Pushed by graesslin into branch 'Plasma/5.10'.

[platforms/x11] Quit the OpenGL Freeze protection thread on shutdown

Summary:
Weird NVIDIA behavior fixup part 2. Now that we do no longer freeze when
NVIDIA decides to create an OpenGL error on startup
(aefb5f4dd9d41aa7377d56ece203089c73aefe07), we experience a new issue.
KWin is terminating (no idea why, [1]) and at the same time the OpenGL freeze
protection thread is still running. So far we did not terminate the
thread on shutdown and thus we hit an abort in Qt.

This change ensures that we properly terminate the thread on shutdown.
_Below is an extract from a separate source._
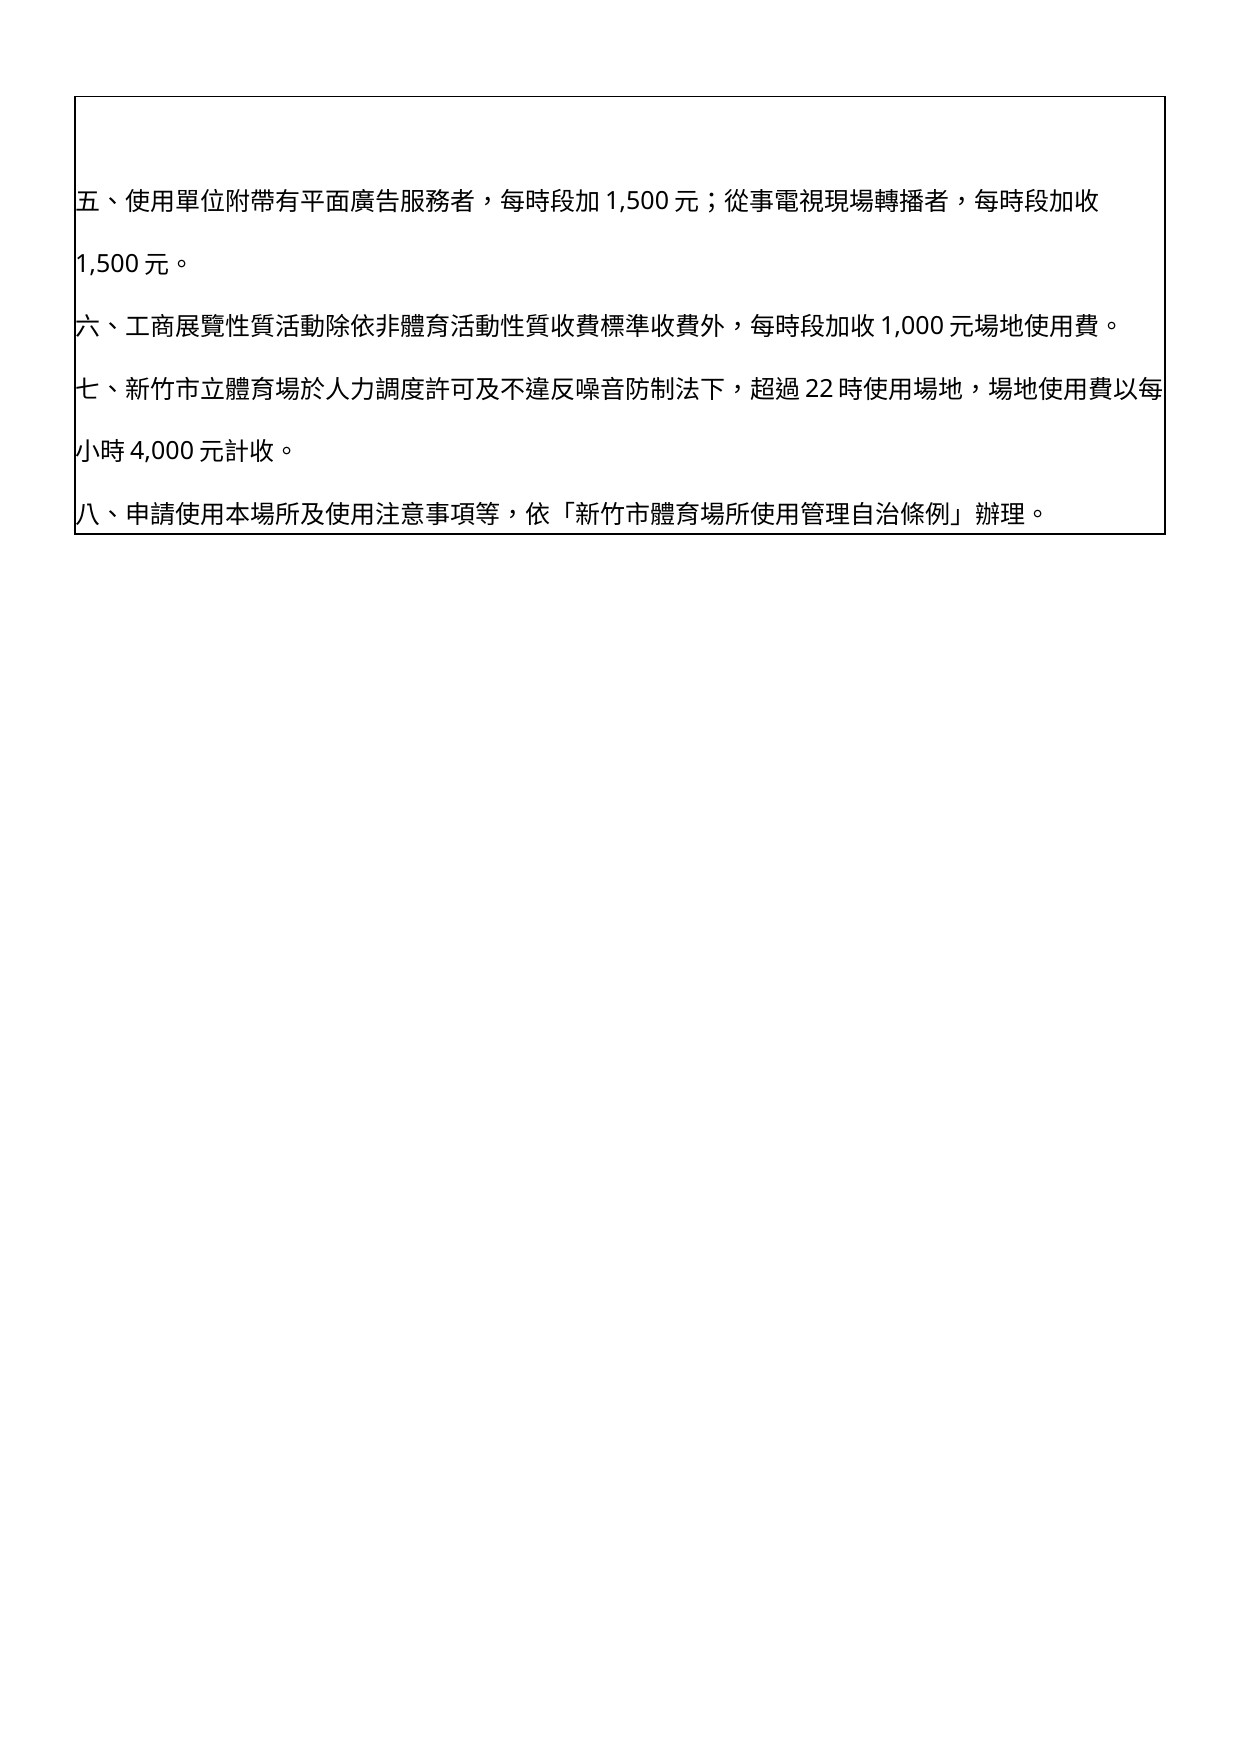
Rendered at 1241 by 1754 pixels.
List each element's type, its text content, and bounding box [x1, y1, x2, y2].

table_cell 五、使用單位附帶有平面廣告服務者，每時段加1,500元；從事電視現場轉播者，每時段加收1,500元。 六、工商展覽性質活動除依非體育活動性質收費標準收費外，每時段加收1,000元場地使用費。 七、新竹市立體育場於人力調度許可及不違反噪音防制法下，超過22時使用場地，場地使用費以每小時4,000元計收。 八、申請使用本場所及使用注意事項等，依「新竹市體育場所使用管理自治條例」辦理。 [76, 97, 1164, 533]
[1] My current theory is that games terminate KWin, common pattern of
bug reports is "steam".
FIXED-IN: 5.10.4

Test Plan:
Tortured KWin by making sure I go through the code path,
saw the abort without the patch, no more abort with the patch

Reviewers: #kwin, #plasma

Subscribers: plasma-devel, kwin

Tags: #kwin

Differential Revision: https://phabricator.kde.org/D6735

M  +8    -1    plugins/platforms/x11/standalone/x11_platform.cpp

https://commits.kde.org/kwin/06a558e3de658f300b295beac7c4adc4f08227f5
Comment 13 tesfabpel 2017-07-17 15:07:40 UTC
Thanks a lot!
I've applied the patch and tried a little bit and it is still running without a crash.